* PROBLEM DESCRIPTION:
In the passage on fine words, where was the messenger sent, and for what reason?

FINE WORDS-Verstigan, an old author, condemning the introduction of new words, says, "It fell out not many yeeres past, that a principal Courtier, writing from London to a personage of authority in the north parts, touching the trayning of men, and providing furniture for warre, willed him among other things to EQUIPPE his horses; the receiver of the letter, with some labour, came at last to the understanding of it all except equippe, whereof in no sort could he conceive the meaning. In the end he consulted with divers gentlemen in the country thereabouts, but none could resolve him. It was among them remembered that we use in our language the word quipping and the word whipping, the first not proper for horses, but sometimes used to men, the latter not fit for gentlemen's horses, but for carters' jades. In fine, none of them all being able to finde in all the English they had, what equippe might meane, a messenger was sent off on purpose to the Court at London to learne the meaning thereof of the writer of the letter."

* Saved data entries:

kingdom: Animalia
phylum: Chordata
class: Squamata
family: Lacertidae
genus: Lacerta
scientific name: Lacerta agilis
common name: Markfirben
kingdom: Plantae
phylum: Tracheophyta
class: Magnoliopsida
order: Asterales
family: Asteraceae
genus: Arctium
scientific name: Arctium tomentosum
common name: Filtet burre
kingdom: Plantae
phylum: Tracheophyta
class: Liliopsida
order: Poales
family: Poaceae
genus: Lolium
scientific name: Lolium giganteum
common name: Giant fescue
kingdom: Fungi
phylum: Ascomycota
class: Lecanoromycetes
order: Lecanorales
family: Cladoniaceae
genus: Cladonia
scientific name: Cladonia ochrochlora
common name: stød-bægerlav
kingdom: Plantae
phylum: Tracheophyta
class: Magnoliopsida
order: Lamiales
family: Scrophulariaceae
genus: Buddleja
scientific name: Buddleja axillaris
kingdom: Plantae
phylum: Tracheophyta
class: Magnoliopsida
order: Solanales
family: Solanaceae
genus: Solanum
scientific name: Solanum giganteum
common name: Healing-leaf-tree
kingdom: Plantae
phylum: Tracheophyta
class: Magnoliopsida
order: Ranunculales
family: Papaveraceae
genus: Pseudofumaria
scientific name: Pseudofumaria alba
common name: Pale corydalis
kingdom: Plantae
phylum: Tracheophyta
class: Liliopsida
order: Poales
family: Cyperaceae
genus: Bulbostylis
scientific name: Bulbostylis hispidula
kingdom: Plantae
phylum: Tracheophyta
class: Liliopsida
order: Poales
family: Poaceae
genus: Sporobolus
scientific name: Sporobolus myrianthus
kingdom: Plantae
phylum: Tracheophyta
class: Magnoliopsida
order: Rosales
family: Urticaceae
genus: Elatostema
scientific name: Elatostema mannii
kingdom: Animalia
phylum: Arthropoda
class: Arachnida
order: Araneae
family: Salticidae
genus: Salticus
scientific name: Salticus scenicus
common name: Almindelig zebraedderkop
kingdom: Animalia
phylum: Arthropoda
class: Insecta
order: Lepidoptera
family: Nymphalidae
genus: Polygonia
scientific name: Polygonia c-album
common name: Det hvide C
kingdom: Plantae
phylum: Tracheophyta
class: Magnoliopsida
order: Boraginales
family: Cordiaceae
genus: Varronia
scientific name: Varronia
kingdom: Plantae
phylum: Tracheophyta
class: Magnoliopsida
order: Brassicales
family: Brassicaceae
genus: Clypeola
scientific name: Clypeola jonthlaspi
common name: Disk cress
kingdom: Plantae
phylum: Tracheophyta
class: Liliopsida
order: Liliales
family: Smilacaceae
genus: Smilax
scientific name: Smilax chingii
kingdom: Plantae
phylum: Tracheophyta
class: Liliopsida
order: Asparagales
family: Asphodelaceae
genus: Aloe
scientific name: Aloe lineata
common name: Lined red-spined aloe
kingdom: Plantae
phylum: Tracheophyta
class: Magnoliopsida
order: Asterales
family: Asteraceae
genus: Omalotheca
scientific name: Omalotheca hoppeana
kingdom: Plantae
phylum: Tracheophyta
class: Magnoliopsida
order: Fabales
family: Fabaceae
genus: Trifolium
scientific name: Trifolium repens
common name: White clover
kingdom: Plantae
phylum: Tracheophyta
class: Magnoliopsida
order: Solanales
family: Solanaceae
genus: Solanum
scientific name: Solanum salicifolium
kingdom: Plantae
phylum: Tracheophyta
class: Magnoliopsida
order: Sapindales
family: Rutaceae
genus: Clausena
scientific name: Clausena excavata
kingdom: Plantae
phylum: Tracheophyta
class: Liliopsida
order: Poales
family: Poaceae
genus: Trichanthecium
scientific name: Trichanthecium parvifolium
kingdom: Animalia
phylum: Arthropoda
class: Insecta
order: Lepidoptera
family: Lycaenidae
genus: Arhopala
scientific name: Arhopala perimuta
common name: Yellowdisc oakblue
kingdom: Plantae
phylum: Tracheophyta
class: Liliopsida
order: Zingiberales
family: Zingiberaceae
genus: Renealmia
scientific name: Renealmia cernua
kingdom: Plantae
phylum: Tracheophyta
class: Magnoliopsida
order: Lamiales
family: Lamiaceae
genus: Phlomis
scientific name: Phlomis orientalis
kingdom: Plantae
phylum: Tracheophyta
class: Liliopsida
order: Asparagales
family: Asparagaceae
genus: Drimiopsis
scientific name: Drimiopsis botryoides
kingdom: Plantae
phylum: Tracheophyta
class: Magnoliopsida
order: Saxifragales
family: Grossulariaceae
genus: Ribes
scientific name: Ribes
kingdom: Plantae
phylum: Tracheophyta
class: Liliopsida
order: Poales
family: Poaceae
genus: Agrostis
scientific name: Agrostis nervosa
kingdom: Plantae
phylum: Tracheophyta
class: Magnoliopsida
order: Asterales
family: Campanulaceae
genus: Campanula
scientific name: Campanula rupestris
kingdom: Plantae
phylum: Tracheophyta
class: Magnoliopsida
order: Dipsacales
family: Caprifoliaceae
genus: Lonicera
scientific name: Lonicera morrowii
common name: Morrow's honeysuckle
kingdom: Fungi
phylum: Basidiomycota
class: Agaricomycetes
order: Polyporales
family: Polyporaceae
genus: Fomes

* PROBLEM SOLUTION:
He was sent to the Court at London to learn from the writer of the letter what "equippe" meant.